> **Task directions**:
Reproduce the full email about replacing SysV semaphores with latches word for word, with no changes.

> **Extract to read**:
Heikki Linnakangas <heikki.linnakangas@enterprisedb.com> writes:
> On 07.06.2012 07:09, Tom Lane wrote:
>> It strikes me that we have recently put together an independent but just
>> about equivalent waiting mechanism in the form of latches. And not only
>> that, but there's already a latch for each process. Could we replace
>> our usages of SysV semaphores with WaitLatch on the procLatch?
> Would have to performance test that carefully. We use semaphores in
> lwlocks, so it's performance critical. A latch might well be slower,
> especially on platforms where a signal does not interrupt sleep, and we
> rely on the signal handler and self-pipe to wake up.
By the time you've reached the point where you conclude you have to
block, all hope of high performance has gone out the window anyway,
so I can't get terribly excited about that. But in general, yeah,
our current implementation of latches could very possibly use some
more work to improve performance. I think we've latch-ified enough
code to make that worth doing already.
> Although perhaps we could improve the latch implementation. pselect()
> might perform better than the self-pipe trick, on platforms where it works.

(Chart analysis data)
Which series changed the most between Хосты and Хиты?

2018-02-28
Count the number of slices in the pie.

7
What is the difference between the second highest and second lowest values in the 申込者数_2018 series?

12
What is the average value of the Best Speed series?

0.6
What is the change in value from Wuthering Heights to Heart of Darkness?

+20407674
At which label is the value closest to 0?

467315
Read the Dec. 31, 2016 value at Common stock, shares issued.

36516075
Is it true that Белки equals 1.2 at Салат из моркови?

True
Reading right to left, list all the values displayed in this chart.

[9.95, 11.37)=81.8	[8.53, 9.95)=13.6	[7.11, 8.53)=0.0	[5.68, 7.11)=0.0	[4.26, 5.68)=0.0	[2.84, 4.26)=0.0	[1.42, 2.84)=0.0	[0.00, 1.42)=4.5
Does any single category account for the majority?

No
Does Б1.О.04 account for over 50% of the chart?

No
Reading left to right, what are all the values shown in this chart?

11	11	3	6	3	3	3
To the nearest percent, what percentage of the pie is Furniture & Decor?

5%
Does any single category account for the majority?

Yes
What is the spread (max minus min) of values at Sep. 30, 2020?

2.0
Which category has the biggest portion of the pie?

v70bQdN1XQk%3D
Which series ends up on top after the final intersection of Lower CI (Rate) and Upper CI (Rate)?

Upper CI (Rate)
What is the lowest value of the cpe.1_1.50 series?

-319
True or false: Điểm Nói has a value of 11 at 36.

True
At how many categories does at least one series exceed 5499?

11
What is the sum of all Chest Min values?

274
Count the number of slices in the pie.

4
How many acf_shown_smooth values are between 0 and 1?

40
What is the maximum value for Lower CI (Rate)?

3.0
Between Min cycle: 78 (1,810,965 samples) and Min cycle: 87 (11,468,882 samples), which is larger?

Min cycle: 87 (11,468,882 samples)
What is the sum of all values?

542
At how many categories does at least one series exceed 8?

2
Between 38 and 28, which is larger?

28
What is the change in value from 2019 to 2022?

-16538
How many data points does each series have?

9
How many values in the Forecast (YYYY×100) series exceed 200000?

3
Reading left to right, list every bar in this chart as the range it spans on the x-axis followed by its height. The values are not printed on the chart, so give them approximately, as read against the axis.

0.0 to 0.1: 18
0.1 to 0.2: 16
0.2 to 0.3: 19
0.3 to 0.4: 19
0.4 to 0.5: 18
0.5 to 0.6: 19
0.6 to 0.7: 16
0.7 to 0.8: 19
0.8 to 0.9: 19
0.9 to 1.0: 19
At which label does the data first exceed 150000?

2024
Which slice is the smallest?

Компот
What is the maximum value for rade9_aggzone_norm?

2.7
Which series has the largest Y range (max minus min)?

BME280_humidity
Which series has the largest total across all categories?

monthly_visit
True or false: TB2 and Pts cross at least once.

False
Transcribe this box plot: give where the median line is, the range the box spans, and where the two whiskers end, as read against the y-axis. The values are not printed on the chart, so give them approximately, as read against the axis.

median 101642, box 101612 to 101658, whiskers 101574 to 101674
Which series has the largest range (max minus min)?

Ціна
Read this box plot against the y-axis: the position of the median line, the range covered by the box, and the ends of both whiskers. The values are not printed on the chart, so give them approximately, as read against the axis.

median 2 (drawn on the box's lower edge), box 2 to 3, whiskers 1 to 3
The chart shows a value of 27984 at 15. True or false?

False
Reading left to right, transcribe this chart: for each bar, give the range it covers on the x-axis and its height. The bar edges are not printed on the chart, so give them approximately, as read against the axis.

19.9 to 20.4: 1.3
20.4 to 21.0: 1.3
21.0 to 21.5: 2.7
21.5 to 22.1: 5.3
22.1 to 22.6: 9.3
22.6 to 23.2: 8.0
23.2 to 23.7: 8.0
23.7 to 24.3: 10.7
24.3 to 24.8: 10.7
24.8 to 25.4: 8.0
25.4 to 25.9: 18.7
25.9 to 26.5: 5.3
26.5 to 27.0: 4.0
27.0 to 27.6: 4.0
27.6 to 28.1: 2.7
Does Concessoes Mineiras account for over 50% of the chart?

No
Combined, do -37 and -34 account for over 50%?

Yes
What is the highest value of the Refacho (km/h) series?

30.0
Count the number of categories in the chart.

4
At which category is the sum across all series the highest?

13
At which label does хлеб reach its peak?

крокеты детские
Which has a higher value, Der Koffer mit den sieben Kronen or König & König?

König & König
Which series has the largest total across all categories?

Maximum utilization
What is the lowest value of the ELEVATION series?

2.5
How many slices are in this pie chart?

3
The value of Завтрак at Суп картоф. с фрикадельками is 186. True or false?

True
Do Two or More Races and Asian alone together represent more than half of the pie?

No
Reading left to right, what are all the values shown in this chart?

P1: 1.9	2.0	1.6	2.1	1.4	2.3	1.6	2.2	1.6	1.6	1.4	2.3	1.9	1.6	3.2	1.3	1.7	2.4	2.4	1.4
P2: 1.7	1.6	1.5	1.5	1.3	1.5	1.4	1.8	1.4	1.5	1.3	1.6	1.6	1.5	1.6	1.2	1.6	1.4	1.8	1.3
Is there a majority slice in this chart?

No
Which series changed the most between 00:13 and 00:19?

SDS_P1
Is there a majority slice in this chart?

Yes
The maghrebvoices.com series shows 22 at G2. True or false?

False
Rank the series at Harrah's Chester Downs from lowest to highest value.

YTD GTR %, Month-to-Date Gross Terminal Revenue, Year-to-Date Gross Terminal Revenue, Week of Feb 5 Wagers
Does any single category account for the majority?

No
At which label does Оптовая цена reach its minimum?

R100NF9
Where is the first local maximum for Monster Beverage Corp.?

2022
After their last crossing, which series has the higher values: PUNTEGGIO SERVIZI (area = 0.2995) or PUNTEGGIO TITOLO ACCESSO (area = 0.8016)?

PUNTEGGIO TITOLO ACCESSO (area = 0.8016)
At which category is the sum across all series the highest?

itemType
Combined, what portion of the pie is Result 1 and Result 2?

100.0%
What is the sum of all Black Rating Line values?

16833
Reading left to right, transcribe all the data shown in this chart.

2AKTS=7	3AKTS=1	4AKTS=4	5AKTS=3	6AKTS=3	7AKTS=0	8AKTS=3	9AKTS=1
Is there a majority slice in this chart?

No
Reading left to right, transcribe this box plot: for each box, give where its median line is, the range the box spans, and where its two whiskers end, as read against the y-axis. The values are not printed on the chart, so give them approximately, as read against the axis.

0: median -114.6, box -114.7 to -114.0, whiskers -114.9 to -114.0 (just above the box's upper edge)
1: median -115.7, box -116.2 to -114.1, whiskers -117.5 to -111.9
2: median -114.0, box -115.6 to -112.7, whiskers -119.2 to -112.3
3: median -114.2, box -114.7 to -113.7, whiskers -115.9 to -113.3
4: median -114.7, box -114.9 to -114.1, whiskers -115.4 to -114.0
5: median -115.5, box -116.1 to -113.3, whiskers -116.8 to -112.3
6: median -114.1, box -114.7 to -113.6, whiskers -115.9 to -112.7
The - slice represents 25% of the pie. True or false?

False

> **Task solution**:
Heikki Linnakangas <heikki.linnakangas@enterprisedb.com> writes:
> On 07.06.2012 07:09, Tom Lane wrote:
>> It strikes me that we have recently put together an independent but just
>> about equivalent waiting mechanism in the form of latches. And not only
>> that, but there's already a latch for each process. Could we replace
>> our usages of SysV semaphores with WaitLatch on the procLatch?
> Would have to performance test that carefully. We use semaphores in
> lwlocks, so it's performance critical. A latch might well be slower,
> especially on platforms where a signal does not interrupt sleep, and we
> rely on the signal handler and self-pipe to wake up.
By the time you've reached the point where you conclude you have to
block, all hope of high performance has gone out the window anyway,
so I can't get terribly excited about that. But in general, yeah,
our current implementation of latches could very possibly use some
more work to improve performance. I think we've latch-ified enough
code to make that worth doing already.
> Although perhaps we could improve the latch implementation. pselect()
> might perform better than the self-pipe trick, on platforms where it works.